*** Given information ***

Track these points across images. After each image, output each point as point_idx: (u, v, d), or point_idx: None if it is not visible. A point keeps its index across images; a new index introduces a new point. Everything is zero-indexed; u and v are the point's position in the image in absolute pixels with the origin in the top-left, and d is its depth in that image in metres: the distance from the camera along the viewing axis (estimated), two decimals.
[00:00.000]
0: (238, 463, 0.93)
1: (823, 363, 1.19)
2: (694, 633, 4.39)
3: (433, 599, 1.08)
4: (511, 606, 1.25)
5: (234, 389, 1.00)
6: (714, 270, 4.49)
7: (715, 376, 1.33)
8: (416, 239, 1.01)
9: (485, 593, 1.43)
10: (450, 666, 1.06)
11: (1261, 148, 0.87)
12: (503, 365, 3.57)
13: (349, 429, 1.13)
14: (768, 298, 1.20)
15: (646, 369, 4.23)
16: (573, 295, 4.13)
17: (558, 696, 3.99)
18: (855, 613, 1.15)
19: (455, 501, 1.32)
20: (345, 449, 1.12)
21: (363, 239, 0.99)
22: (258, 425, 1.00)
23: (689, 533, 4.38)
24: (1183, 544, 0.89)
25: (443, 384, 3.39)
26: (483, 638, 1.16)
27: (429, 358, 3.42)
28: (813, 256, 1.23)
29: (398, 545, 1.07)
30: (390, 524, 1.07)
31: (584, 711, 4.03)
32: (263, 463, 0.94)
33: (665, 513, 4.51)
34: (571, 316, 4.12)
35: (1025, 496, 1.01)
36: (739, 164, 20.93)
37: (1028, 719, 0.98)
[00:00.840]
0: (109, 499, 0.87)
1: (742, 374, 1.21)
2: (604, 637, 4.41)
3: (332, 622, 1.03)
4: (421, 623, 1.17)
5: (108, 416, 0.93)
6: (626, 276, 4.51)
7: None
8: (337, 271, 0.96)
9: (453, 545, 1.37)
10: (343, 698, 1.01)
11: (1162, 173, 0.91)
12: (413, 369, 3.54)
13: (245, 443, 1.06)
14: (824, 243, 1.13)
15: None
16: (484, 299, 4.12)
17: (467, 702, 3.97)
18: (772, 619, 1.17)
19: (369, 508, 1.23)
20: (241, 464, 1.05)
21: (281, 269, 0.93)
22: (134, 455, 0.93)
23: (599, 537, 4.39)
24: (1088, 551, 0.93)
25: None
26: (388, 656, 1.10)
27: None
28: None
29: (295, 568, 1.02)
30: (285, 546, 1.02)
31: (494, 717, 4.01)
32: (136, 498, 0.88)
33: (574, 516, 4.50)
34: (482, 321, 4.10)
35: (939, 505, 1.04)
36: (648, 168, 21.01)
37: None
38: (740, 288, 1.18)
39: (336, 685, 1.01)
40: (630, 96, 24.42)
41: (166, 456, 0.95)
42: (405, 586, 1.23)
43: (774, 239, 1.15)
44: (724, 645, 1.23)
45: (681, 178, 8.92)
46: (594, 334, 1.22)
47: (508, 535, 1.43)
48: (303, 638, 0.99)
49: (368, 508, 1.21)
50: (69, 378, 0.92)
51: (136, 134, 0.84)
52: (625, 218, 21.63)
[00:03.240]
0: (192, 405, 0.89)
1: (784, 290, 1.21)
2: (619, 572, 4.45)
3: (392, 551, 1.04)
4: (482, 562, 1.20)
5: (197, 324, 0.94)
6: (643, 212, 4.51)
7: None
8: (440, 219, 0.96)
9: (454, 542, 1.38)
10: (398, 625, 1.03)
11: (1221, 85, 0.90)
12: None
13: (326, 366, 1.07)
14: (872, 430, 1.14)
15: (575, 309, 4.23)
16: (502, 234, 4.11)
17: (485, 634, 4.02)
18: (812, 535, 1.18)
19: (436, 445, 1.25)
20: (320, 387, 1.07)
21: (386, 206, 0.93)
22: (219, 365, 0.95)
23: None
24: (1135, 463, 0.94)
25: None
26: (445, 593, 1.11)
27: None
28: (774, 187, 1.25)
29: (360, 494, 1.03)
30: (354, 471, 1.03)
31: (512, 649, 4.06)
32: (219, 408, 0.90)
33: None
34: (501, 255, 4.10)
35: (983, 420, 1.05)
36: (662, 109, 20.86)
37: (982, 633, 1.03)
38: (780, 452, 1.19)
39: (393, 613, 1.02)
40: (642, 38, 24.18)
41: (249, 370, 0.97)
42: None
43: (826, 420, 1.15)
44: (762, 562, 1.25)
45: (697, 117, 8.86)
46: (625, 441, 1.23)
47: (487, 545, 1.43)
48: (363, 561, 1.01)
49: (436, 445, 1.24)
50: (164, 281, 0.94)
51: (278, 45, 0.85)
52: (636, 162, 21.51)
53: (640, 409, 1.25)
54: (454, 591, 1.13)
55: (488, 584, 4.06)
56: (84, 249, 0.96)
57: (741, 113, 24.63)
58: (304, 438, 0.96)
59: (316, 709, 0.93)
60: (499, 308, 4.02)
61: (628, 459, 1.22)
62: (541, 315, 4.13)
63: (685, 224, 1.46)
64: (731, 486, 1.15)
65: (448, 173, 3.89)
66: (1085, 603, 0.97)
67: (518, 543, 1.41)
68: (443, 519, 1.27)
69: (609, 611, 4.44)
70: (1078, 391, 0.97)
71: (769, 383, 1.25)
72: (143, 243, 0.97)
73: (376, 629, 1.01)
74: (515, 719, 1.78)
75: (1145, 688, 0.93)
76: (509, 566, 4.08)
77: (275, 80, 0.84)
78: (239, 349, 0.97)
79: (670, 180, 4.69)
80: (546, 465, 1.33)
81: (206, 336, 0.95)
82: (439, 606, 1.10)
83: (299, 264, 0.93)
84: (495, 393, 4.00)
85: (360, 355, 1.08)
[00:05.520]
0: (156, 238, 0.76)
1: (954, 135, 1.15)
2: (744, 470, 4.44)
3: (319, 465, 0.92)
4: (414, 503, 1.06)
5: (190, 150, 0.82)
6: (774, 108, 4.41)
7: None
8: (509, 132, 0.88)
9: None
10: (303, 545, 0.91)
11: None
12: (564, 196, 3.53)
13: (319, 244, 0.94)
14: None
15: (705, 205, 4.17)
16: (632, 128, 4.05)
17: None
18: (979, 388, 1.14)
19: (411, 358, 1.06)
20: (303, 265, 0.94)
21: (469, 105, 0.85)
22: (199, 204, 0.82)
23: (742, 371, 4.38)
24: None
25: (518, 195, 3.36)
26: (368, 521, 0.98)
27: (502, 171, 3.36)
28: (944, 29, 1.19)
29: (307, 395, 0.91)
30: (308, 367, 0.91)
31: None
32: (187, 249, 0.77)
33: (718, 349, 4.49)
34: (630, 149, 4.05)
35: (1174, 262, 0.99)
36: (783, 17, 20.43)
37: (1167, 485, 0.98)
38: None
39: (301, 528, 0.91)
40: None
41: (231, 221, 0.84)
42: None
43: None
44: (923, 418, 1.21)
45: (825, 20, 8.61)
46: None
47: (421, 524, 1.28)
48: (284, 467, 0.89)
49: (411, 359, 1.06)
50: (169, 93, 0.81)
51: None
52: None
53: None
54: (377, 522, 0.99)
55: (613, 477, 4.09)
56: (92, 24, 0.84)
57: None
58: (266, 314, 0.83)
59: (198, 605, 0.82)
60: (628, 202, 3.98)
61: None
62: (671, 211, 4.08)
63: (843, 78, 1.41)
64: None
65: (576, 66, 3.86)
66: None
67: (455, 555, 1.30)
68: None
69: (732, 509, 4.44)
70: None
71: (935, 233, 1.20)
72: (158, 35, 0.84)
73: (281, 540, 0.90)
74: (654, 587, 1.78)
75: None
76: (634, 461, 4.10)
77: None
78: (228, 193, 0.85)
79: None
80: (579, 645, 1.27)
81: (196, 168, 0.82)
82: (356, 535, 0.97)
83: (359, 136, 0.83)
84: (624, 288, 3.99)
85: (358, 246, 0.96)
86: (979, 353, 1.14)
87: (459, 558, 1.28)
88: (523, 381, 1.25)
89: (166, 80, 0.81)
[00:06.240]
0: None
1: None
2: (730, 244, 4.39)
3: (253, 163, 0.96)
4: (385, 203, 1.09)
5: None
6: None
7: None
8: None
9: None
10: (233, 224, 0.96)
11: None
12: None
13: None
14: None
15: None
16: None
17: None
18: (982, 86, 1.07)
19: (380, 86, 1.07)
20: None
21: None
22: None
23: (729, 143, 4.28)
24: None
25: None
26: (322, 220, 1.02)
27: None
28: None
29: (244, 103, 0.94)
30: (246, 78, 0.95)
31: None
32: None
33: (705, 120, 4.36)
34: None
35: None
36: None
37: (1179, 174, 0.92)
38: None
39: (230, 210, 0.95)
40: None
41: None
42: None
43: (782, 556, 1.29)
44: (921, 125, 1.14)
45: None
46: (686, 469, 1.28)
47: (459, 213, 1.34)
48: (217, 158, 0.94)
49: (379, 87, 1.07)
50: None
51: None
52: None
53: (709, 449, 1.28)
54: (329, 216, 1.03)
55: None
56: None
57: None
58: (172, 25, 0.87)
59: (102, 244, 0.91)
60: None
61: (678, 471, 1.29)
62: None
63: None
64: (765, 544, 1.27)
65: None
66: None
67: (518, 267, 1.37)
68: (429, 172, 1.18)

*** End of Given information ***

Your answer must be the lines above, unchanged, from the first one through the line that holds "37: (1028, 719, 0.98)", inclusive, and no others.

Track these points across images. After each image, output each point as point_idx: (u, v, d), or point_idx: None if it is not visible. A point keeps its index across images; a new index introduces a new point. Everything is zero-indexed; u and v are the point's position in the image in absolute pixels with the origin in the top-left, and d is its depth in that image in metres: the distance from the camera along the viewing axis (estimated), two decimals.
[00:00.000]
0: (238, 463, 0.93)
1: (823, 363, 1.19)
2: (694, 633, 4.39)
3: (433, 599, 1.08)
4: (511, 606, 1.25)
5: (234, 389, 1.00)
6: (714, 270, 4.49)
7: (715, 376, 1.33)
8: (416, 239, 1.01)
9: (485, 593, 1.43)
10: (450, 666, 1.06)
11: (1261, 148, 0.87)
12: (503, 365, 3.57)
13: (349, 429, 1.13)
14: (768, 298, 1.20)
15: (646, 369, 4.23)
16: (573, 295, 4.13)
17: (558, 696, 3.99)
18: (855, 613, 1.15)
19: (455, 501, 1.32)
20: (345, 449, 1.12)
21: (363, 239, 0.99)
22: (258, 425, 1.00)
23: (689, 533, 4.38)
24: (1183, 544, 0.89)
25: (443, 384, 3.39)
26: (483, 638, 1.16)
27: (429, 358, 3.42)
28: (813, 256, 1.23)
29: (398, 545, 1.07)
30: (390, 524, 1.07)
31: (584, 711, 4.03)
32: (263, 463, 0.94)
33: (665, 513, 4.51)
34: (571, 316, 4.12)
35: (1025, 496, 1.01)
36: (739, 164, 20.93)
37: (1028, 719, 0.98)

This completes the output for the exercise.